There are so many interesting/unexpected/fun facts and anecdotes in this book (subtitle: How Refrigeration Changed Our Food, Our Planet, and Ourselves); I definitely could not shut up about all the stuff I was learning while I was reading it. Twilley takes readers on a global tour of the largely-unseen spaces of the “cold chain”—which she describes as “the network of warehouses, shipping containers, trucks, display cases, and domestic fridges” that gets refrigerated food from producers to consumers. She spends some time shadowing workers in a refrigerated warehouse in California; she harvests ice at a historic ice house in Maine; she tags along with a fish dealer in Rwanda who tells her about the difficulties of getting enough flake ice to keep his wares cold; she visits the underground cheese storage facility in Missouri where Kraft stores vast amounts of cheese in a former mine and a facility in Delaware that stores orange juice in both its frozen concentrated form and its not-from-concentrate form. And she writes a lot about the history of mechanical refrigeration and other aspects of the cold chain (e.g. various methods of manipulating the chemical composition of the atmosphere in which produce is stored to keep it fresher for longer). I knew bits and pieces of this already (if you’re in the US and you’re eating an apple from the grocery store in the spring, that apple has been in cold storage) but lots of it was new to me (I had no idea about the existence of banana-ripening rooms where bananas are treated with ethylene to get them to different degrees of ripeness for different customers).

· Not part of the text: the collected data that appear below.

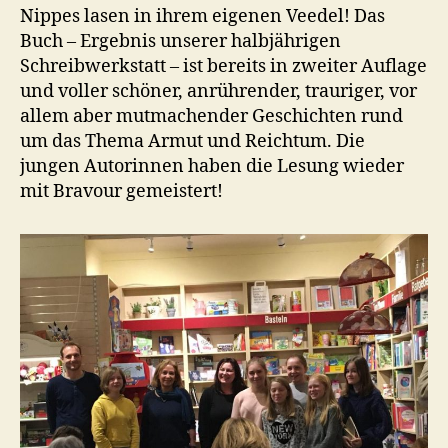
Nippes lasen in ihrem eigenen Veedel! Das
Buch – Ergebnis unserer halbjährigen
Schreibwerkstatt – ist bereits in zweiter Auflage
und voller schöner, anrührender, trauriger, vor
allem aber mutmachender Geschichten rund
um das Thema Armut und Reichtum. Die
jungen Autorinnen haben die Lesung wieder
mit Bravour gemeistert!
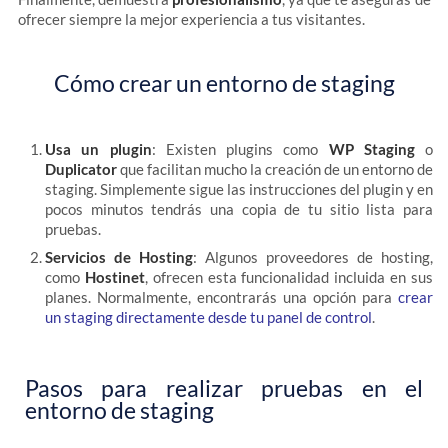
ofrecer siempre la mejor experiencia a tus visitantes.
Cómo crear un entorno de staging
Usa un plugin
: Existen plugins como
WP Staging
o
Duplicator
que facilitan mucho la creación de un entorno de
staging. Simplemente sigue las instrucciones del plugin y en
pocos minutos tendrás una copia de tu sitio lista para
pruebas.
Servicios de Hosting
: Algunos proveedores de hosting,
como
Hostinet
, ofrecen esta funcionalidad incluida en sus
planes. Normalmente, encontrarás una opción para
crear
un staging directamente desde tu panel de control
.
Pasos para realizar pruebas en el
entorno de staging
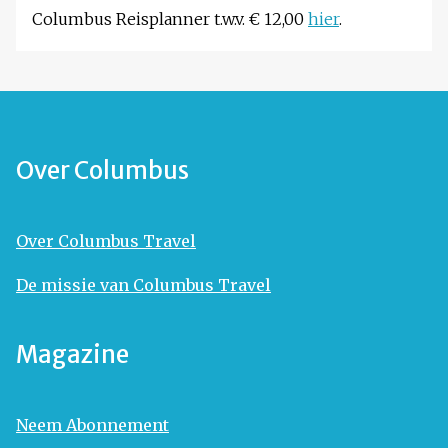
Columbus Reisplanner t.w.v. € 12,00
hier
.
Over Columbus
Over Columbus Travel
De missie van Columbus Travel
Magazine
Neem Abonnement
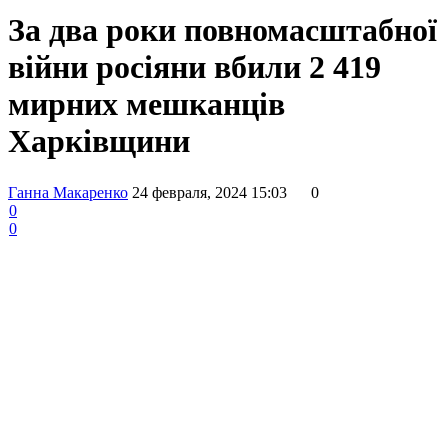
За два роки повномасштабної
війни росіяни вбили 2 419
мирних мешканців
Харківщини
Ганна Макаренко
24 февраля, 2024 15:03
0
0
0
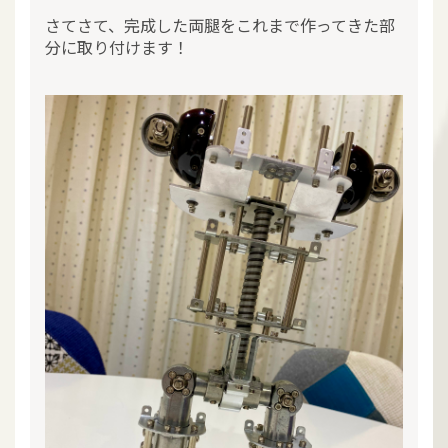
さてさて、完成した両腿をこれまで作ってきた部
分に取り付けます！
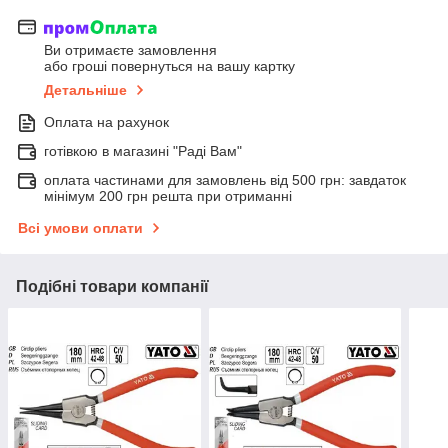
Ви отримаєте замовлення
або гроші повернуться на вашу картку
Детальніше
Оплата на рахунок
готівкою в магазині "Раді Вам"
оплата частинами для замовлень від 500 грн: завдаток
мінімум 200 грн решта при отриманні
Всі умови оплати
Подібні товари компанії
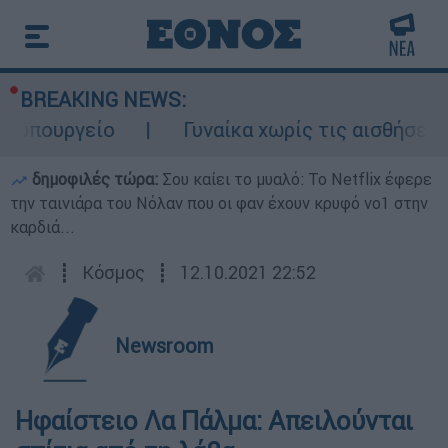
BREAKING NEWS:
υπουργείο
Γυναίκα χωρίς τις αισθήσεις τ
δημοφιλές τώρα:
Σου καίει το μυαλό: Το Netflix έφερε
την ταινιάρα του Νόλαν που οι φαν έχουν κρυφό νο1 στην
καρδιά...
┋
Κόσμος
┋
12.10.2021 22:52
Newsroom
Ηφαίστειο Λα Πάλμα: Απειλούνται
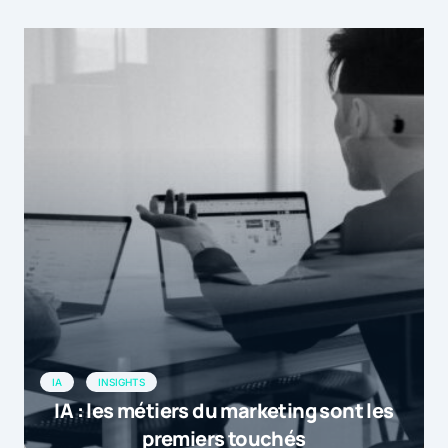
IA
INSIGHTS
IA : les métiers du marketing sont les
premiers touchés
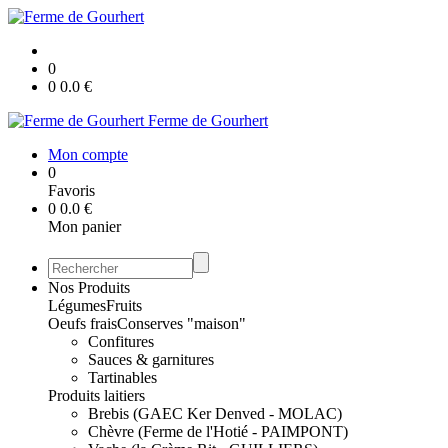
0
0
0.0
€
Ferme de Gourhert
Mon compte
0
Favoris
0
0.0
€
Mon panier
Nos Produits
Légumes
Fruits
Oeufs frais
Conserves "maison"
Confitures
Sauces & garnitures
Tartinables
Produits laitiers
Brebis (GAEC Ker Denved - MOLAC)
Chèvre (Ferme de l'Hotié - PAIMPONT)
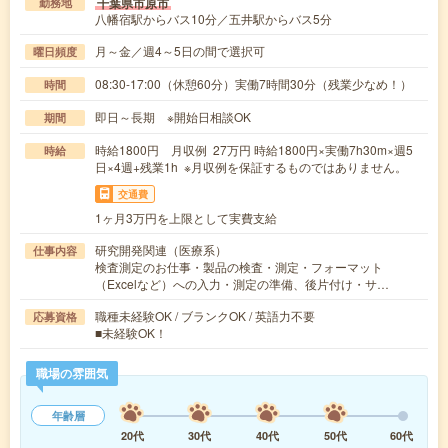
千葉県市原市
勤務地
八幡宿駅からバス10分／五井駅からバス5分
月～金／週4～5日の間で選択可
曜日頻度
08:30-17:00（休憩60分）実働7時間30分（残業少なめ！）
時間
即日～長期 ※開始日相談OK
期間
時給1800円 月収例 27万円 時給1800円×実働7h30m×週5
時給
日×4週+残業1h ※月収例を保証するものではありません。
交通費
1ヶ月3万円を上限として実費支給
研究開発関連（医療系）
仕事内容
検査測定のお仕事・製品の検査・測定・フォーマット
（Excelなど）への入力・測定の準備、後片付け・サ…
職種未経験OK / ブランクOK / 英語力不要
応募資格
■未経験OK！
職場の雰囲気
年齢層
20代
30代
40代
50代
60代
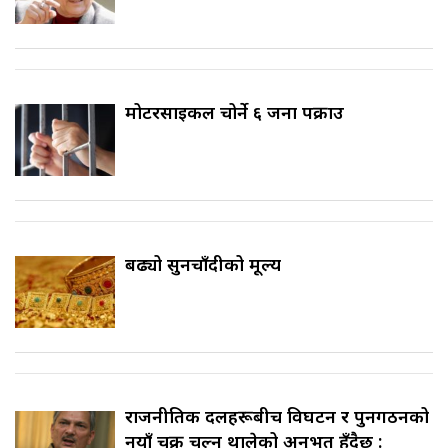
मोटरसाइकल चोर्ने ६ जना पक्राउ
बढ्यो सुनचाँदीको मूल्य
राजनीतिक दलहरूबीच विघटन र पुनर्गठनको
नयाँ चक्र चल्न थालेको अनुभूत हुँदैछ :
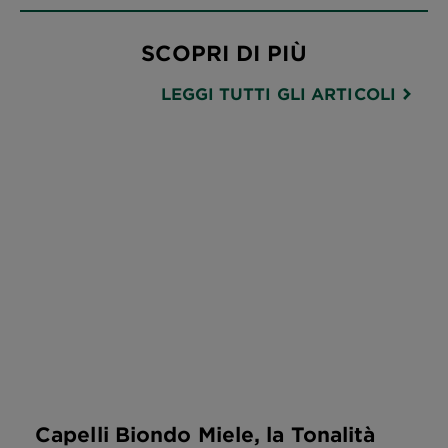
SCOPRI DI PIÙ
LEGGI TUTTI GLI ARTICOLI
Capelli Biondo Miele, la Tonalità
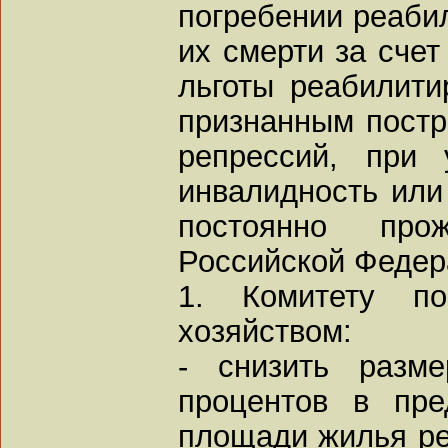
погребении реаби
их смерти за счет
льготы реабилит
признанным постр
репрессий, при 
инвалидность или
постоянно про
Российской Федер
1. Комитету по
хозяйством:
- снизить разм
процентов в пре
площади жилья р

Towards the end of the book, Twilley talks about various benefits and drawbacks of the cold chain and points out that the system we now have isn’t the only possible system: in a future where “cooling could become just one of the ways we store and move food,” there could be more energy-efficient/sustainable options, but only if we actually work toward those options rather than just trying to build out a US-style cold chain globally.

More fun tidbits: I liked reading about how a Japan Airlines executive worked with “a pair of Canadian undertakers” to develop a “tuna “coffin”” for shipping bluefin tuna to Tokyo. I also liked reading about the Sea-Land shipping company’s “mobile research laboratory,” which was a lab in a shipping container that let researchers travel alongside refrigerated shipping containers and take measurements of temperature, humidity, etc. with various probes and sensors to figure out how to optimize things to lessen damage to the containers’ contents. Also: I had no idea about the brief existence of “pipeline refrigeration” systems as a thing in cities in the US in the early twentieth century. These were refrigerated spaces “that sold cold” to surrounding “businesses and homes […] through a network of subterranean brine pipes.” What?!